= Leakage (economics) =

Diversion of funds from iterative processes

In economics, a leakage is a diversion of funds from some iterative process. For example, in the Keynesian depiction of the circular flow of income and expenditure, leakages are the non-consumption uses of income, including saving, taxes, and imports. In this model, leakages are equal in quantity to injections of spending from outside the flow at the equilibrium aggregate output. The model is best viewed as a circular flow between national income, output, consumption, and factor payments. Savings, taxes, and imports are "leaked" out of the main flow, reducing the money available in the rest of the economy.

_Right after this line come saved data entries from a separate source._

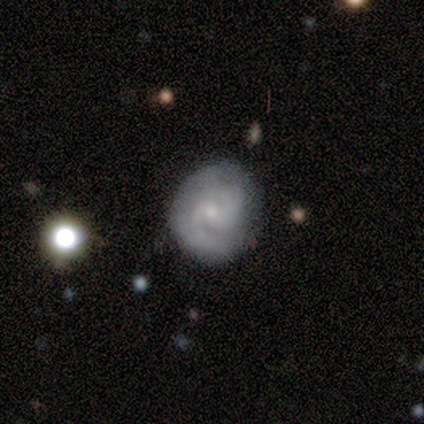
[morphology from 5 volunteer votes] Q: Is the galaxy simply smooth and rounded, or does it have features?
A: featured or disk — 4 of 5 (80%).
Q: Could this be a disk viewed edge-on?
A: no — 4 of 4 (100%).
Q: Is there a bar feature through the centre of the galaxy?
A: weak — 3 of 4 (75%).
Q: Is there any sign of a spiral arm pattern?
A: yes — 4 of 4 (100%).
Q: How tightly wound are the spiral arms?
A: tight — 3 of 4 (75%).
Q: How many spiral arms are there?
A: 2 — 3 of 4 (75%).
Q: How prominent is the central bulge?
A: small — 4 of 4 (100%).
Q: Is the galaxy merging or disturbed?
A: none — 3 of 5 (60%).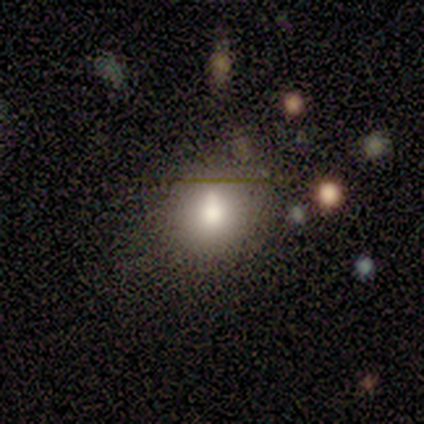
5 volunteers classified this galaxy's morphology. type=smooth (80%); roundness=round (75%); merging=none (100%).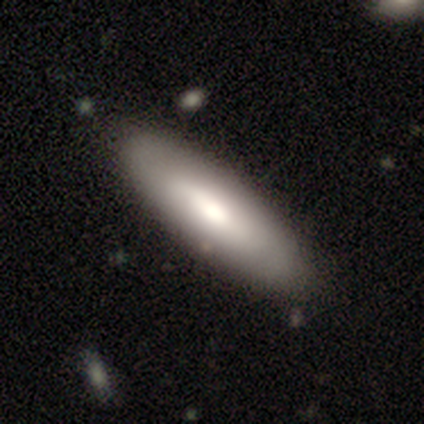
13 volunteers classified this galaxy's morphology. smooth_or_featured: smooth (p=0.85) [alt: featured or disk p=0.08]
how_rounded: cigar-shaped (p=0.55) [alt: in between p=0.45]
merging: none (p=1.00)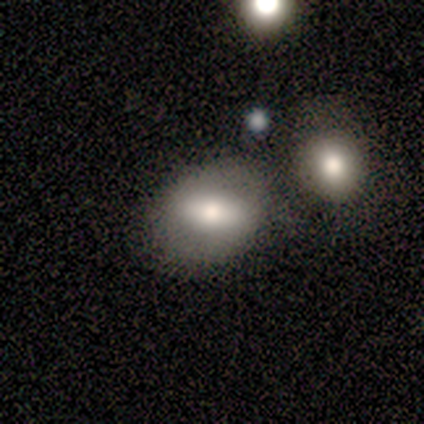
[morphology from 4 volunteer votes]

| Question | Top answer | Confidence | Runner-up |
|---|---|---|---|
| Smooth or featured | smooth | 50% | featured or disk (25%) |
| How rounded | in between | 100% | — |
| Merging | none | 100% | — |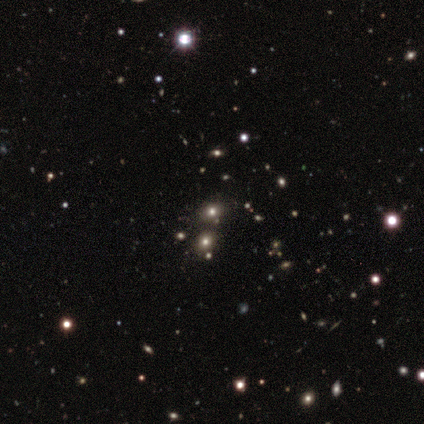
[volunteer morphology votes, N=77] smooth_or_featured: star or artifact (p=0.51) [alt: smooth p=0.42]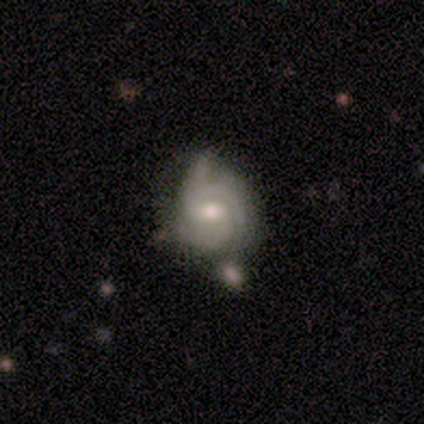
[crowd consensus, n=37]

Imported goods are one way this may happen, transferring money earned in the country to another one.

The simplest possible model of credit creation assumes all loans borrowed from banks in a fractional-reserve banking system are re-deposited to the system. This allows simple calculation of the amount of credit created. In practice, though, cash leakages occur in the form of sums of money borrowed from banks but not re-deposited, and in the form of funds deposited in banks but not lent out. Cash leakage, in this case, lowers the ability of credit creation.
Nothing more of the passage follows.